TEXT PROVIDED:
Start

If you’re looking for a large, loyal companion, you may be wondering whether a Greater Swiss Mountain Dog vs Bernese Mountain dog is the right breed for you.
Both are loving, and affectionate dogs that make great pet animals. However, there are some important differences between the two breeds that potential owners should be aware of.
Here, we will compare the two breeds in terms of appearance, temperament, and care requirements. By the end, you should have a better understanding of which breed would be the best fit for your lifestyle.
Here is a quick overview of the history of both breeds:
Bernese Mountain Dog
The Bernese Mountain Dog originates from the Canton of Bern in Switzerland. The dog was originally used for herding, guarding, and pulling carts on farms. However, their numbers started to dwindle in the 20th century as they were slowly replaced by tractors and other vehicles.
Swiss breed lovers realized that they had to step into action to save the breed and that is what they did. A professor called Albert Heim established the Berner breed club in 1907 and started a breeding program to preserve the Bernese Mountain Dog.
The breed has since become popular all over the world and is known for being an affectionate, loyal, and obedient dog.
Greater Swiss Mountain Dog
Greater Swiss Mountain Dog is one of the dogs similar to bernese mountain dog. Compared to the Berner, the Greater Swiss Mountain Dog is an older breed of dog. It is believed that the Swissy originated in Roman times. Due to his ancestry, he is known as the ‘greater’ one because his ancestors were Julius Caesar’s Mastiff-type war dogs.
Besides being the foundation of the four Swiss breeds, he is also the largest breed. The Great Swiss is also a component breed of Saint Bernard (which, contrary to popular belief, is not part of the four Swiss mountain breeds).
Unlike Berner, he wasn’t localized to one area. In addition to farm work, he was also used for draft work.
Greater Swiss Mountain Dog Vs Bernese- A Detailed Comparison
Let’s take a closer look at Bernese Mountain Dog vs Greater Swiss debate:
One of the main differences between the Bernese Mountain Dog and the Greater Swiss Mountain Dog is their appearance. The Bernese Mountain Dog is the smaller of the two.
He weighs 70 to 115 pounds and stands 23 to 28 inches tall. Compared to the Swissy, who weighs between 85 and 140 pounds, and measures just one inch taller.
For one, the Bernese has a longer and shaggier coat, while the Swissy’s coat is much shorter and tighter. Both breeds have double-layered coats that are thick and insulating, but the Bernese Mountain Dog is more demanding when it comes to grooming.
Both breeds sport the traditional Swiss colors of black, white, and rust. They both have the classic white blaze marking on their muzzle and forehead. However, because of the Bernese’s shaggy good looks and similar size, they are often mistaken for a Saint Bernard with a black coat.
Both breeds are loyal and protective and will do anything to keep their pack safe. However, there are some personality differences between the two that you should be aware of before making your decision.

End

TASKS TO PERFORM:
a. In the dog breed comparison, who established the Berner breed club, and in what year?
b. Shorten the paragraph of the dog breed comparison that begins "The Bernese Mountain Dog originates from" while keeping its main facts.
c. Carry on the dog breed comparison past its final paragraph, which introduces the personality differences between the two breeds.

GIVEN INFORMATION:
Start

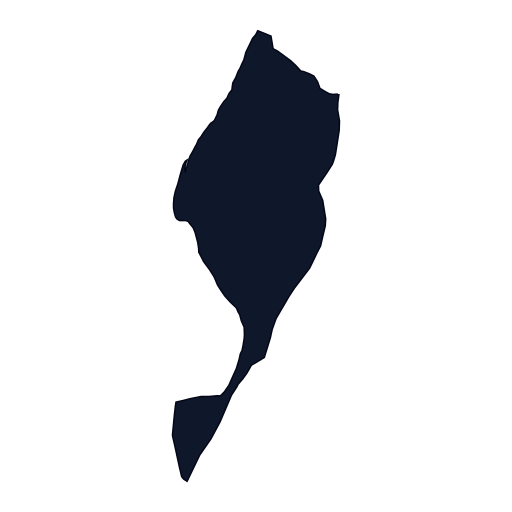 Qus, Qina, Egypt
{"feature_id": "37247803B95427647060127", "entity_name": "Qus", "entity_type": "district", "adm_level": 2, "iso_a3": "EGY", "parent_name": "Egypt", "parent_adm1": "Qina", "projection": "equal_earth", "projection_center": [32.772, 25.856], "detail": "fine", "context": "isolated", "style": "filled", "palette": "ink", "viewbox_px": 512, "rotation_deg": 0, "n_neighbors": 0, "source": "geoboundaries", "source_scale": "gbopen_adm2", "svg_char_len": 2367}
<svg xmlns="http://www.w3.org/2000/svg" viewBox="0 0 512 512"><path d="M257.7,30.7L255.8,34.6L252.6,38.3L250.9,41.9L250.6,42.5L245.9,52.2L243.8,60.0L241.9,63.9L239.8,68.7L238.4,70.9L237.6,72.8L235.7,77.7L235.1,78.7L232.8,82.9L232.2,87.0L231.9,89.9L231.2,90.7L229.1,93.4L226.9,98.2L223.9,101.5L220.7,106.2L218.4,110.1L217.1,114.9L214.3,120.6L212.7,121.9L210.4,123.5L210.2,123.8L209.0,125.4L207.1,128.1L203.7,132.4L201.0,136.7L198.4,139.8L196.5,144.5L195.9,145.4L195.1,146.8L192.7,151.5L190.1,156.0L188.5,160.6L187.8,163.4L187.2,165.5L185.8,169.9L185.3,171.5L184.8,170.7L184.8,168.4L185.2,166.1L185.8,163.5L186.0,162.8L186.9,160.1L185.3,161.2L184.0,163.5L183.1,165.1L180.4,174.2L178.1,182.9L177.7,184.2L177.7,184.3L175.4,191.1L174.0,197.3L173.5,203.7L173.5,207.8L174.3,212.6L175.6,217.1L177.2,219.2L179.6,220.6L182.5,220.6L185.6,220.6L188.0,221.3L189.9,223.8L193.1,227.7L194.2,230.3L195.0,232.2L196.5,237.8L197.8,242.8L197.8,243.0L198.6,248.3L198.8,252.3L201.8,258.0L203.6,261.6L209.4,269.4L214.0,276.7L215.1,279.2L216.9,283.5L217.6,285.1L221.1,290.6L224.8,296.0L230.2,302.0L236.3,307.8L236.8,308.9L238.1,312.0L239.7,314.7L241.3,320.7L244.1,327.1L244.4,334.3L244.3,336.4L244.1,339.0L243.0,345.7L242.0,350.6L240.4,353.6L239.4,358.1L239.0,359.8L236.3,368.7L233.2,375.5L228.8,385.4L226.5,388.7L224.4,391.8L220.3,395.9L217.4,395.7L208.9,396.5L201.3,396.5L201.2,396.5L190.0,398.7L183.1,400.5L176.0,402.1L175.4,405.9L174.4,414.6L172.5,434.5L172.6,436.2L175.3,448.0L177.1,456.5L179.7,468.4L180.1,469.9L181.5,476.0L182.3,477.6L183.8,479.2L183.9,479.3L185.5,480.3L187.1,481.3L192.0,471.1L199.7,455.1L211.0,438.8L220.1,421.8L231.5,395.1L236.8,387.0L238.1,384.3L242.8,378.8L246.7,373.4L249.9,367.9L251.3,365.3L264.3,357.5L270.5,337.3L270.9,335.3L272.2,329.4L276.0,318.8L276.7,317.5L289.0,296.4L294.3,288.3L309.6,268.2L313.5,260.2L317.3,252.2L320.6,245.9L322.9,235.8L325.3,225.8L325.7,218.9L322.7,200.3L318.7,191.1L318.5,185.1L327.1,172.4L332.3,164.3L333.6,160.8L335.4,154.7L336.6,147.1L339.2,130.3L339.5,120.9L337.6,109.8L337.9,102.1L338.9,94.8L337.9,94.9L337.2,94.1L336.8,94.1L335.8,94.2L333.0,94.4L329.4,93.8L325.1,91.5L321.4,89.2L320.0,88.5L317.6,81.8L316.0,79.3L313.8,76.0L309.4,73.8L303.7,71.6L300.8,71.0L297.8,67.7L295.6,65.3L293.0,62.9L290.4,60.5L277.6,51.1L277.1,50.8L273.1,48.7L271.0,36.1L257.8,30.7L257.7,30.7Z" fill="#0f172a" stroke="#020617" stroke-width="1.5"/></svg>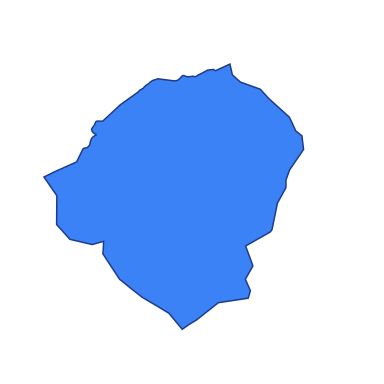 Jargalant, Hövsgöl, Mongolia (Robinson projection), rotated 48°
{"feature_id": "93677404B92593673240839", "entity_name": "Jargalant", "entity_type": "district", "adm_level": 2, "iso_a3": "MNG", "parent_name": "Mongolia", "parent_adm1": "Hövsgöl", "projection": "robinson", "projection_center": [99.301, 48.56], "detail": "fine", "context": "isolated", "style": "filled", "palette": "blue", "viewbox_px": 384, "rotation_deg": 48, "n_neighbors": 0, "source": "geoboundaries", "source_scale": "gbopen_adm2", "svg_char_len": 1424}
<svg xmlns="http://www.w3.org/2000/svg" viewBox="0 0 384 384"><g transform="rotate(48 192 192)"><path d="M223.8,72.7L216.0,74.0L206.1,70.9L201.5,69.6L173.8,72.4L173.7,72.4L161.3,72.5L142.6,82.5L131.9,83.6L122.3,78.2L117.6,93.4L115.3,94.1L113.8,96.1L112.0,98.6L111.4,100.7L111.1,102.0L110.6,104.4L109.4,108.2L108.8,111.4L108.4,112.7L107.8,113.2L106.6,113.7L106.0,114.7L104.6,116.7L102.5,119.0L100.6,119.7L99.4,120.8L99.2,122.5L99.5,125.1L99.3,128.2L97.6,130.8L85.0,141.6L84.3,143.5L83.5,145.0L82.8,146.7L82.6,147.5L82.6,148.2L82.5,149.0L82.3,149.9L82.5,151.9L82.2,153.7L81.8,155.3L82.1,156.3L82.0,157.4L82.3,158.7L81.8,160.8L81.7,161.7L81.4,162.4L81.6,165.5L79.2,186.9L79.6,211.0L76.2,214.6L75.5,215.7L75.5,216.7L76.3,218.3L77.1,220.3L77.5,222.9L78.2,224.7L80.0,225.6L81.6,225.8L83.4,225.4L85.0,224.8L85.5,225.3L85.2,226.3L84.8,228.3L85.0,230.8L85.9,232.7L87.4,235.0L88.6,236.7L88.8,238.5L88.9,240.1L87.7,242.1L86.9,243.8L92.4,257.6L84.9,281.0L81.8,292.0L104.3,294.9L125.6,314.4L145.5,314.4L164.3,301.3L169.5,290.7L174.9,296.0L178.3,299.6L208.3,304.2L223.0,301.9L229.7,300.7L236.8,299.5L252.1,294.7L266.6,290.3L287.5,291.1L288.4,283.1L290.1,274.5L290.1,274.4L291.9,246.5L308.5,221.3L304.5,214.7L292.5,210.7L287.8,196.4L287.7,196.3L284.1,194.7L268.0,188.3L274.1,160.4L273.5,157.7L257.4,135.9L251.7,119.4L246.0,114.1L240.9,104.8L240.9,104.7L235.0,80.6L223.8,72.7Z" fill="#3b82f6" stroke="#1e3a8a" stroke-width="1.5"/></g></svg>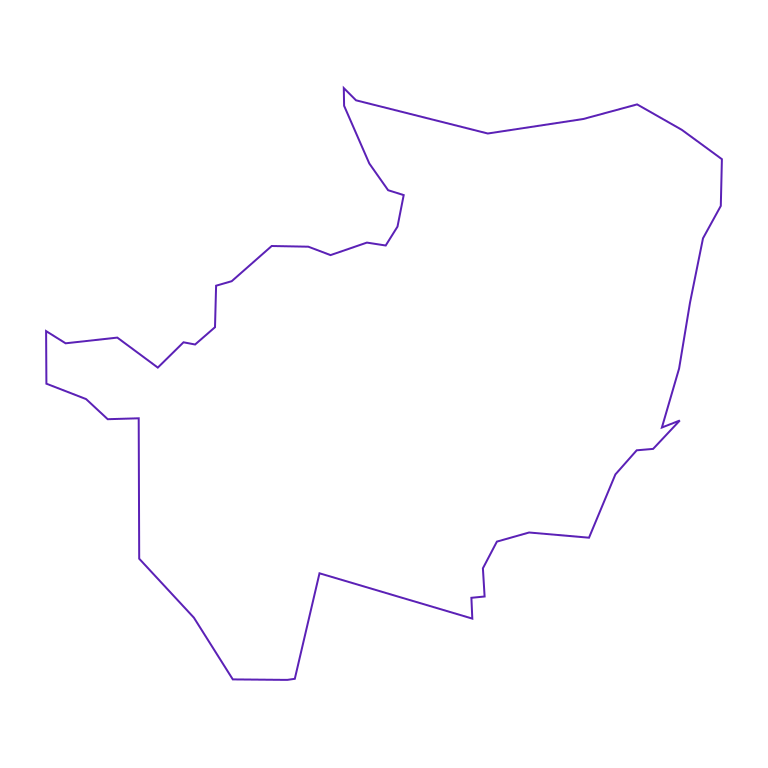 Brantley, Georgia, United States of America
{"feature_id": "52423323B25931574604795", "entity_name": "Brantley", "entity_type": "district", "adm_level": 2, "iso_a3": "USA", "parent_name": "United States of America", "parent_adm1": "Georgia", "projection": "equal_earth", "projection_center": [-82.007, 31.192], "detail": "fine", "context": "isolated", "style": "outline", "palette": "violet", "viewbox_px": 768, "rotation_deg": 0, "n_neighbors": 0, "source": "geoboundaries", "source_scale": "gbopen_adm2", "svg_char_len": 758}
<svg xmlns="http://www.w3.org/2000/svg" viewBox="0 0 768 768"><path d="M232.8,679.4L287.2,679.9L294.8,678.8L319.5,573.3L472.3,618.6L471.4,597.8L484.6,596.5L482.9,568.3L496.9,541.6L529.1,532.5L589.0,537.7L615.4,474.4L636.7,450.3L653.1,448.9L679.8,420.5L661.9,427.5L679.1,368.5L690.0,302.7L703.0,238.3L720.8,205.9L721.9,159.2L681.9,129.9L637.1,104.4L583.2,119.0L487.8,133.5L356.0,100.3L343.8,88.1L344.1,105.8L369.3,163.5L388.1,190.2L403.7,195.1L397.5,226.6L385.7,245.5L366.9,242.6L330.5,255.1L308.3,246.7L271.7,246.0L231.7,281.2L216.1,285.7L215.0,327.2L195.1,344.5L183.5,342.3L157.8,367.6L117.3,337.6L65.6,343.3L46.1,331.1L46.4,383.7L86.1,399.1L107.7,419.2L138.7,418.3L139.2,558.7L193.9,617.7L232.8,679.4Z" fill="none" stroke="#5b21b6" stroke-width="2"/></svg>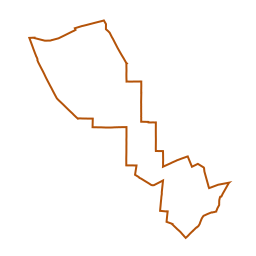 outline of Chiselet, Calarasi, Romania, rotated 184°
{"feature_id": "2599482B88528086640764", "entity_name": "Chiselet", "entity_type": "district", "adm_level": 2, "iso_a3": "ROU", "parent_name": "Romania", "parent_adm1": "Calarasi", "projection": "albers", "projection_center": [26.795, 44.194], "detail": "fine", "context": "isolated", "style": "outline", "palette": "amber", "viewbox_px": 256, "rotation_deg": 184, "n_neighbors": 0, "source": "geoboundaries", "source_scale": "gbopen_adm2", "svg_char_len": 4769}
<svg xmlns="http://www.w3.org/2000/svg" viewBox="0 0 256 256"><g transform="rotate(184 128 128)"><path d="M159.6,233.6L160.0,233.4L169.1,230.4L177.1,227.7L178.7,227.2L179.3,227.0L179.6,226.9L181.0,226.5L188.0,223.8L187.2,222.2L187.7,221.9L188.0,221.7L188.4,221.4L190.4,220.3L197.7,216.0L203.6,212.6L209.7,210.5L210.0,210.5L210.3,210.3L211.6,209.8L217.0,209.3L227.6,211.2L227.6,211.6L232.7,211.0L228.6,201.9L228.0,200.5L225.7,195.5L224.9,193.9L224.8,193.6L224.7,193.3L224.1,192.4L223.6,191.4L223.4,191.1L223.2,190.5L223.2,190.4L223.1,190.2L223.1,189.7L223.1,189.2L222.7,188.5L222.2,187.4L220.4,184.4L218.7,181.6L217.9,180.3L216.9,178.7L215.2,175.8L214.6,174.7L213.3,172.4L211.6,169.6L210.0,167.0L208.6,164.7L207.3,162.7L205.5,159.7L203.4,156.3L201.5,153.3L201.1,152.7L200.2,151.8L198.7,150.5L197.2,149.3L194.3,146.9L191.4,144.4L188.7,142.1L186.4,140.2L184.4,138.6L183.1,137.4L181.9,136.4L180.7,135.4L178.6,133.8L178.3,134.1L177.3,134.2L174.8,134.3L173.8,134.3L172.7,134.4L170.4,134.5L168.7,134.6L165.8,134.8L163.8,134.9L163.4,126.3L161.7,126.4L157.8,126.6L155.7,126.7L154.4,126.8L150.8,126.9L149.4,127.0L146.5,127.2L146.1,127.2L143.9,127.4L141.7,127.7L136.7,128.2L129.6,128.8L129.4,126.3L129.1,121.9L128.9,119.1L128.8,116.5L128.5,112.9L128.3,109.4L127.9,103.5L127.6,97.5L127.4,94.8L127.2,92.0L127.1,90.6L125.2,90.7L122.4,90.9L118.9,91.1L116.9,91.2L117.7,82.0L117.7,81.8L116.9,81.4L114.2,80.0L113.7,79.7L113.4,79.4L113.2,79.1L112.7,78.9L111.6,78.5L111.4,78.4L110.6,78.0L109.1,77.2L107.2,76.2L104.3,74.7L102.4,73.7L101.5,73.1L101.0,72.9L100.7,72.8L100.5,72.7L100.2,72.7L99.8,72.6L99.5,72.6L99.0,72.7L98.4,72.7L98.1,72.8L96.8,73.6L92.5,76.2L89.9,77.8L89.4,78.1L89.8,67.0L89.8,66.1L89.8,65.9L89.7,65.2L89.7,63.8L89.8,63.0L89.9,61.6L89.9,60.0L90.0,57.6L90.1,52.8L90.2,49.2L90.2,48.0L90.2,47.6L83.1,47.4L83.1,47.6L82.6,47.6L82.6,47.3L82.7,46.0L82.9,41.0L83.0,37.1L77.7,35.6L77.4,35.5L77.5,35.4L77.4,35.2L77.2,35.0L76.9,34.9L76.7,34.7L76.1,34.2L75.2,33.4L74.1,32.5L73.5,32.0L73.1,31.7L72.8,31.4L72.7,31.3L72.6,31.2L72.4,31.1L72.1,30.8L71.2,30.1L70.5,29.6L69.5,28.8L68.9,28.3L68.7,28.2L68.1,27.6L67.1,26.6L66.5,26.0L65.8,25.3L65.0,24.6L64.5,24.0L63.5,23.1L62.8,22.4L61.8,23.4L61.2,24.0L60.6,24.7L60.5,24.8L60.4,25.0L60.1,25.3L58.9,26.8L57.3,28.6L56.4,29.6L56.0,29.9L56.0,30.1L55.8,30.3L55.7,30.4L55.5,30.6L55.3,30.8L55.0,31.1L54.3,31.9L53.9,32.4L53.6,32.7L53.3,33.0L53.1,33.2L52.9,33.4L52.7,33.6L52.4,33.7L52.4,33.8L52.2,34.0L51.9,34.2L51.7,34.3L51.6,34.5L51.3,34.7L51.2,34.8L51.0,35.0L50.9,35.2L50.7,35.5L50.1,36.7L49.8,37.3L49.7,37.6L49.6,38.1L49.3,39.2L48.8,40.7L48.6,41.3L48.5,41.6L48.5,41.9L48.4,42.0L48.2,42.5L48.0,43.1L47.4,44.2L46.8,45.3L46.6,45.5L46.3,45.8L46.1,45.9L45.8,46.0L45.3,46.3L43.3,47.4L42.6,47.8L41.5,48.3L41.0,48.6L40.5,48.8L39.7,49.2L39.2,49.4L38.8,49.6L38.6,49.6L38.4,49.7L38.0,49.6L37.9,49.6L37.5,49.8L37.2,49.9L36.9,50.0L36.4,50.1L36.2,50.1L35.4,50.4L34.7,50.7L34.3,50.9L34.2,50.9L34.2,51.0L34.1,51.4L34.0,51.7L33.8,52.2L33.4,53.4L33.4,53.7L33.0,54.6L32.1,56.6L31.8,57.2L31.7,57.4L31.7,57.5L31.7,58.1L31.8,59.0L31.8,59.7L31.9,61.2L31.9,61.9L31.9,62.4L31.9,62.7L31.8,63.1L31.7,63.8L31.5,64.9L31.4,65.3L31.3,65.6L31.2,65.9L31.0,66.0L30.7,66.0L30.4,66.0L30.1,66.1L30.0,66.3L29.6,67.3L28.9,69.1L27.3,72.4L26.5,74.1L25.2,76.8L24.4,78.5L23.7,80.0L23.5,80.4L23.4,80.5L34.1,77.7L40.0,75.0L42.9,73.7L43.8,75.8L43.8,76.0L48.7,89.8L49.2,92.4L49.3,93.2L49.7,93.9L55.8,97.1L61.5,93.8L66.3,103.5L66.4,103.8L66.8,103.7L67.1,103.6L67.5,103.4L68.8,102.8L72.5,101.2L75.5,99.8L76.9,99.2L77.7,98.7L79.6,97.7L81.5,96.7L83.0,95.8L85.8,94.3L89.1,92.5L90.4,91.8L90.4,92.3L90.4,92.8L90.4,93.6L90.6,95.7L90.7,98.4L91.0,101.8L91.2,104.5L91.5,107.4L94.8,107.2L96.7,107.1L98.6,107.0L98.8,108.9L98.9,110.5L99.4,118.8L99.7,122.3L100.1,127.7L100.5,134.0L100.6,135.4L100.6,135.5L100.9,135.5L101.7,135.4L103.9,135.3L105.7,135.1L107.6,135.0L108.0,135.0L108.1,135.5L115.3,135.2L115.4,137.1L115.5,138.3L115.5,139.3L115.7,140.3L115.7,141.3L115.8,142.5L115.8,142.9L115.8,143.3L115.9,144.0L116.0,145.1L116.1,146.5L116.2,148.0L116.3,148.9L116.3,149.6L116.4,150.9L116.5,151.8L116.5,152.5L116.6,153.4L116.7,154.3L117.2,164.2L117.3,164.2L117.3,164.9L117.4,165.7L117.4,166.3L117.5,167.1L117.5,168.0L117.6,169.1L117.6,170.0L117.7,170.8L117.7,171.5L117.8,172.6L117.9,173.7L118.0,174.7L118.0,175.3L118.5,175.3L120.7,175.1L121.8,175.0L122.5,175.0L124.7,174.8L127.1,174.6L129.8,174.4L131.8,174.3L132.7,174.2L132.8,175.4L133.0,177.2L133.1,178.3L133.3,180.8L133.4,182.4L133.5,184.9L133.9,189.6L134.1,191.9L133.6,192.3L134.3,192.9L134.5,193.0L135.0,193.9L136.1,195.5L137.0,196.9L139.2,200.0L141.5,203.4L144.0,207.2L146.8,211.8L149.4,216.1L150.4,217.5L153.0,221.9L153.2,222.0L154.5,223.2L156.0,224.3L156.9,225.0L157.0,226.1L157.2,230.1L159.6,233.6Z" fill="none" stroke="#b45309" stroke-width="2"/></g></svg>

End

ANSWERS:
a. A professor called Albert Heim established it in 1907.

b. The Bernese Mountain Dog comes from the Canton of Bern in Switzerland, where it herded, guarded, and pulled carts on farms. Its numbers dwindled in the 20th century as tractors and other vehicles replaced it.

c.
The Swissy is the more protective of the two breeds, and he has a more dominant personality. He needs an experienced dog owner, whereas the Berner could be taken on by a first-time dog owner.
The Berner is the more cuddly of the two breeds, mainly because he is slightly more laidback than the Swissy. This is one of the reasons why he makes a great farm guard dog – he’s not as likely to pick a fight, but he’ll certainly finish it if someone tries to harm his family.
Swiss Mountain Dogs are known for being a bit more stubborn than Bernese Mountain Dogs. They are also known for being great haulers and pullers. When training a Swiss Mountain Dog, it is important to use food as a motivator. This breed does not respond well to harnesses unless they are used for hauling.
Bernese Mountain Dogs are affectionate dogs that crave attention from their owners. They are more sensitive to negative feedback and separation than Swiss Mountain Dogs. If left alone for too long, a Bernese Mountain Dog may develop unwanted behaviors.
If you are looking for a dog that is intelligent and loyal, but also has a bit more character, the Swiss Mountain Dog may be a perfect choice. If you are looking for an affectionate dog that craves attention, the Bernese Mountain Dog may be the better option.
Both breeds are giant breeds, so their lifespans are shorter than those of many other breeds. But the smaller of the two – the Bernese Mountain Dog – actually has a shorter lifespan than the Greater Swiss Mountain Dog.
The Bernese Mountain Dog is expected to live between 7 and 10 years, while the Greater Swiss Mountain Dog has a lifespan of 8 to 11 years. The difference is not that big though, so the most important thing is to make sure your pup is on a healthy diet, gets enough exercise and regular vet’s checkups.
Both breeds are relatively healthy, but the Greater Swiss Mountain Dog is the healthier of the two. The Bernese Mountain Dog is prone to both elbow and hip dysplasia, as is the Greater Swiss Mountain Dog. But because the Greater Swiss Mountain Dog is a heavier breed, it is also prone to shoulder dysplasia – which is much less common than other joint dysplasia.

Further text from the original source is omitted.